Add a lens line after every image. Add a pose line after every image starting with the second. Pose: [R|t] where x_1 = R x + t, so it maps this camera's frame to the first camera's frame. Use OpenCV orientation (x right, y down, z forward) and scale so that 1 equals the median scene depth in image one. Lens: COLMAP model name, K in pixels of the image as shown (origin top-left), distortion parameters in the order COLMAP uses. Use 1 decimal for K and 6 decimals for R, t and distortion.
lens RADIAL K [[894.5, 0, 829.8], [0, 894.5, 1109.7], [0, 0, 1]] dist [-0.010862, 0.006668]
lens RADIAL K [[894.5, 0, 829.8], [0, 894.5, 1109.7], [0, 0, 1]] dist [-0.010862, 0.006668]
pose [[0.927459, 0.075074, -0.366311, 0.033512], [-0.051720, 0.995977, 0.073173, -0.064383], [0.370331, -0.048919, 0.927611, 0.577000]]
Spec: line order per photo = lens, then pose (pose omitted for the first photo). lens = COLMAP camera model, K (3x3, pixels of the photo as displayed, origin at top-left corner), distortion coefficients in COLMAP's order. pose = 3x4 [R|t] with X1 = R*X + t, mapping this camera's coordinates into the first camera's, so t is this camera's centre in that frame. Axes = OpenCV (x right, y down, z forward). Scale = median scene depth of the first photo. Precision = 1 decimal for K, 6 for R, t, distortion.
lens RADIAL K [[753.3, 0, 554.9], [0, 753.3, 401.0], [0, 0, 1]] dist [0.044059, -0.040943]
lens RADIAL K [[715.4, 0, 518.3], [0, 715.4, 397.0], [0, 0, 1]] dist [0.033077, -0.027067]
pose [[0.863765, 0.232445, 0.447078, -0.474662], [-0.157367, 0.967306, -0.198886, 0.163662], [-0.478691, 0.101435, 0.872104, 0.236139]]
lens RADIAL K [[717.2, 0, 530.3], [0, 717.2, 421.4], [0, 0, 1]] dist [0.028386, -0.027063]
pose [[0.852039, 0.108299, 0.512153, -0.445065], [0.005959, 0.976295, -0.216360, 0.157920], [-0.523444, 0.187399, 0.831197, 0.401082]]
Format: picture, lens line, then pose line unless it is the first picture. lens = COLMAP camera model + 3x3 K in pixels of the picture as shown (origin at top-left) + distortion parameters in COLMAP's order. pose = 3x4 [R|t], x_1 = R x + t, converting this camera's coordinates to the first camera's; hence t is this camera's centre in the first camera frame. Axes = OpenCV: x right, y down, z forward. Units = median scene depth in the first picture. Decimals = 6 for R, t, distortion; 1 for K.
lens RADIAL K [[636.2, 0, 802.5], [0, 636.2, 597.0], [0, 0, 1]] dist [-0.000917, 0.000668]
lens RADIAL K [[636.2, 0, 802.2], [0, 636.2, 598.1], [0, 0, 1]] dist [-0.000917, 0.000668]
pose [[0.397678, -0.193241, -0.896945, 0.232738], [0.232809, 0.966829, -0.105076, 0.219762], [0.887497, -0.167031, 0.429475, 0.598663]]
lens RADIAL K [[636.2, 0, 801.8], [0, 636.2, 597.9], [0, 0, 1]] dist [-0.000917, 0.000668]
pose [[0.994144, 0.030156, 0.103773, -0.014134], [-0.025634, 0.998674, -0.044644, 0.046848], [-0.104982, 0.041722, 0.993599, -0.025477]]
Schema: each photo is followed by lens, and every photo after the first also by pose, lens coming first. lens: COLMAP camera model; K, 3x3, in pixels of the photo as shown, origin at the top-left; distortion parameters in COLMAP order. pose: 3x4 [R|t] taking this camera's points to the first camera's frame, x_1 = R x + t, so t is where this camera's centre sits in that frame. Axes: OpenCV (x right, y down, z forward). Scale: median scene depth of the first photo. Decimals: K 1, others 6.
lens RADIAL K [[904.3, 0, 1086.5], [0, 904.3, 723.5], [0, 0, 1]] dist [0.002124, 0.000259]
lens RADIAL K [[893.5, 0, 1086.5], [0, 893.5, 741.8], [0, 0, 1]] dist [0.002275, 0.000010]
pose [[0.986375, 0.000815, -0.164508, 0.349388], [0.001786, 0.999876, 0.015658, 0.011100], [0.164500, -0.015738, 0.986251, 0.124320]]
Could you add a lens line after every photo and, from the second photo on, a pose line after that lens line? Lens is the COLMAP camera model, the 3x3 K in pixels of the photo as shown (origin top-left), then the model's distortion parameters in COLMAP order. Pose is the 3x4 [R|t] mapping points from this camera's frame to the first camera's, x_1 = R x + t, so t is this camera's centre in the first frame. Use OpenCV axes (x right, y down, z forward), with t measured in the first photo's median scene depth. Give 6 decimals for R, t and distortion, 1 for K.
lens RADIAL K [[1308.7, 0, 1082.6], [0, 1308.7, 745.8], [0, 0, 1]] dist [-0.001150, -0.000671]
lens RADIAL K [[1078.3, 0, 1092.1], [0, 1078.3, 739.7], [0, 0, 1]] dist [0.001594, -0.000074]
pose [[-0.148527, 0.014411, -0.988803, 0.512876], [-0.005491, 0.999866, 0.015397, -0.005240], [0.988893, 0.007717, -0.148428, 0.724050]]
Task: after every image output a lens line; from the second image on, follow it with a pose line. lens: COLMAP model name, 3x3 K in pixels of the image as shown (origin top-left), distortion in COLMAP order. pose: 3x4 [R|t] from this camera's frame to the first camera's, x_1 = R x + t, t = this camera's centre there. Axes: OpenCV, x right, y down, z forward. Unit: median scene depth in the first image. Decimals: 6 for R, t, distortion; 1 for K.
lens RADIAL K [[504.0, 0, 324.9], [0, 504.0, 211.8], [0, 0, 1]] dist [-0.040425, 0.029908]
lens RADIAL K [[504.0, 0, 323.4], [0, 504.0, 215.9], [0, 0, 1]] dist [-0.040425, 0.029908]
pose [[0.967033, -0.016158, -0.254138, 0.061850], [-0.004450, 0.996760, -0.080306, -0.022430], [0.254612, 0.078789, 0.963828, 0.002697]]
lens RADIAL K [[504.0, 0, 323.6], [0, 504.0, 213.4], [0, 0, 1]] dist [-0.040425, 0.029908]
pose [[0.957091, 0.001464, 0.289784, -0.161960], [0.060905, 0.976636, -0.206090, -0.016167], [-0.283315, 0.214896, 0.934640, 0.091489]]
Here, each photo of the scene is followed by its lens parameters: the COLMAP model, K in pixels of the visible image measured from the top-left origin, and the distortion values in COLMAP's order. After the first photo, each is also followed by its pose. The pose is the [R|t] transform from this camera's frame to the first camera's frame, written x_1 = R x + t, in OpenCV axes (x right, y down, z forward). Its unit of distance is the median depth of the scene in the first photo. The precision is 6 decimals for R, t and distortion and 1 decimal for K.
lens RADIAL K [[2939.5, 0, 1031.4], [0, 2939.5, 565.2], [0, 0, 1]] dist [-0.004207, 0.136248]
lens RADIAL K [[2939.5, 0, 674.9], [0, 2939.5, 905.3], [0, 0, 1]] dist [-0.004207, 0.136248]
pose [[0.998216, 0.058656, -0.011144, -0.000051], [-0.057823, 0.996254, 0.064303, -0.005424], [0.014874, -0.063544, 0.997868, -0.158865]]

*Instructions to follow*
Print the whole listing above again, line for line, with nothing changed.

*Exercise output*
Add a lens line after every image. Add a pose line after every image starting with the second. Pose: [R|t] where x_1 = R x + t, so it maps this camera's frame to the first camera's frame. Use OpenCV orientation (x right, y down, z forward) and scale so that 1 equals the median scene depth in image one. Lens: COLMAP model name, K in pixels of the image as shown (origin top-left), distortion parameters in the order COLMAP uses. Use 1 decimal for K and 6 decimals for R, t and distortion.
lens RADIAL K [[894.5, 0, 829.8], [0, 894.5, 1109.7], [0, 0, 1]] dist [-0.010862, 0.006668]
lens RADIAL K [[894.5, 0, 829.8], [0, 894.5, 1109.7], [0, 0, 1]] dist [-0.010862, 0.006668]
pose [[0.927459, 0.075074, -0.366311, 0.033512], [-0.051720, 0.995977, 0.073173, -0.064383], [0.370331, -0.048919, 0.927611, 0.577000]]
Spec: line order per photo = lens, then pose (pose omitted for the first photo). lens = COLMAP camera model, K (3x3, pixels of the photo as displayed, origin at top-left corner), distortion coefficients in COLMAP's order. pose = 3x4 [R|t] with X1 = R*X + t, mapping this camera's coordinates into the first camera's, so t is this camera's centre in that frame. Axes = OpenCV (x right, y down, z forward). Scale = median scene depth of the first photo. Precision = 1 decimal for K, 6 for R, t, distortion.
lens RADIAL K [[753.3, 0, 554.9], [0, 753.3, 401.0], [0, 0, 1]] dist [0.044059, -0.040943]
lens RADIAL K [[715.4, 0, 518.3], [0, 715.4, 397.0], [0, 0, 1]] dist [0.033077, -0.027067]
pose [[0.863765, 0.232445, 0.447078, -0.474662], [-0.157367, 0.967306, -0.198886, 0.163662], [-0.478691, 0.101435, 0.872104, 0.236139]]
lens RADIAL K [[717.2, 0, 530.3], [0, 717.2, 421.4], [0, 0, 1]] dist [0.028386, -0.027063]
pose [[0.852039, 0.108299, 0.512153, -0.445065], [0.005959, 0.976295, -0.216360, 0.157920], [-0.523444, 0.187399, 0.831197, 0.401082]]
Format: picture, lens line, then pose line unless it is the first picture. lens = COLMAP camera model + 3x3 K in pixels of the picture as shown (origin at top-left) + distortion parameters in COLMAP's order. pose = 3x4 [R|t], x_1 = R x + t, converting this camera's coordinates to the first camera's; hence t is this camera's centre in the first camera frame. Axes = OpenCV: x right, y down, z forward. Units = median scene depth in the first picture. Decimals = 6 for R, t, distortion; 1 for K.
lens RADIAL K [[636.2, 0, 802.5], [0, 636.2, 597.0], [0, 0, 1]] dist [-0.000917, 0.000668]
lens RADIAL K [[636.2, 0, 802.2], [0, 636.2, 598.1], [0, 0, 1]] dist [-0.000917, 0.000668]
pose [[0.397678, -0.193241, -0.896945, 0.232738], [0.232809, 0.966829, -0.105076, 0.219762], [0.887497, -0.167031, 0.429475, 0.598663]]
lens RADIAL K [[636.2, 0, 801.8], [0, 636.2, 597.9], [0, 0, 1]] dist [-0.000917, 0.000668]
pose [[0.994144, 0.030156, 0.103773, -0.014134], [-0.025634, 0.998674, -0.044644, 0.046848], [-0.104982, 0.041722, 0.993599, -0.025477]]
Schema: each photo is followed by lens, and every photo after the first also by pose, lens coming first. lens: COLMAP camera model; K, 3x3, in pixels of the photo as shown, origin at the top-left; distortion parameters in COLMAP order. pose: 3x4 [R|t] taking this camera's points to the first camera's frame, x_1 = R x + t, so t is where this camera's centre sits in that frame. Axes: OpenCV (x right, y down, z forward). Scale: median scene depth of the first photo. Decimals: K 1, others 6.
lens RADIAL K [[904.3, 0, 1086.5], [0, 904.3, 723.5], [0, 0, 1]] dist [0.002124, 0.000259]
lens RADIAL K [[893.5, 0, 1086.5], [0, 893.5, 741.8], [0, 0, 1]] dist [0.002275, 0.000010]
pose [[0.986375, 0.000815, -0.164508, 0.349388], [0.001786, 0.999876, 0.015658, 0.011100], [0.164500, -0.015738, 0.986251, 0.124320]]
Could you add a lens line after every photo and, from the second photo on, a pose line after that lens line? Lens is the COLMAP camera model, the 3x3 K in pixels of the photo as shown (origin top-left), then the model's distortion parameters in COLMAP order. Pose is the 3x4 [R|t] mapping points from this camera's frame to the first camera's, x_1 = R x + t, so t is this camera's centre in the first frame. Use OpenCV axes (x right, y down, z forward), with t measured in the first photo's median scene depth. Give 6 decimals for R, t and distortion, 1 for K.
lens RADIAL K [[1308.7, 0, 1082.6], [0, 1308.7, 745.8], [0, 0, 1]] dist [-0.001150, -0.000671]
lens RADIAL K [[1078.3, 0, 1092.1], [0, 1078.3, 739.7], [0, 0, 1]] dist [0.001594, -0.000074]
pose [[-0.148527, 0.014411, -0.988803, 0.512876], [-0.005491, 0.999866, 0.015397, -0.005240], [0.988893, 0.007717, -0.148428, 0.724050]]
Task: after every image output a lens line; from the second image on, follow it with a pose line. lens: COLMAP model name, 3x3 K in pixels of the image as shown (origin top-left), distortion in COLMAP order. pose: 3x4 [R|t] from this camera's frame to the first camera's, x_1 = R x + t, t = this camera's centre there. Axes: OpenCV, x right, y down, z forward. Unit: median scene depth in the first image. Decimals: 6 for R, t, distortion; 1 for K.
lens RADIAL K [[504.0, 0, 324.9], [0, 504.0, 211.8], [0, 0, 1]] dist [-0.040425, 0.029908]
lens RADIAL K [[504.0, 0, 323.4], [0, 504.0, 215.9], [0, 0, 1]] dist [-0.040425, 0.029908]
pose [[0.967033, -0.016158, -0.254138, 0.061850], [-0.004450, 0.996760, -0.080306, -0.022430], [0.254612, 0.078789, 0.963828, 0.002697]]
lens RADIAL K [[504.0, 0, 323.6], [0, 504.0, 213.4], [0, 0, 1]] dist [-0.040425, 0.029908]
pose [[0.957091, 0.001464, 0.289784, -0.161960], [0.060905, 0.976636, -0.206090, -0.016167], [-0.283315, 0.214896, 0.934640, 0.091489]]
Here, each photo of the scene is followed by its lens parameters: the COLMAP model, K in pixels of the visible image measured from the top-left origin, and the distortion values in COLMAP's order. After the first photo, each is also followed by its pose. The pose is the [R|t] transform from this camera's frame to the first camera's frame, written x_1 = R x + t, in OpenCV axes (x right, y down, z forward). Its unit of distance is the median depth of the scene in the first photo. The precision is 6 decimals for R, t and distortion and 1 decimal for K.
lens RADIAL K [[2939.5, 0, 1031.4], [0, 2939.5, 565.2], [0, 0, 1]] dist [-0.004207, 0.136248]
lens RADIAL K [[2939.5, 0, 674.9], [0, 2939.5, 905.3], [0, 0, 1]] dist [-0.004207, 0.136248]
pose [[0.998216, 0.058656, -0.011144, -0.000051], [-0.057823, 0.996254, 0.064303, -0.005424], [0.014874, -0.063544, 0.997868, -0.158865]]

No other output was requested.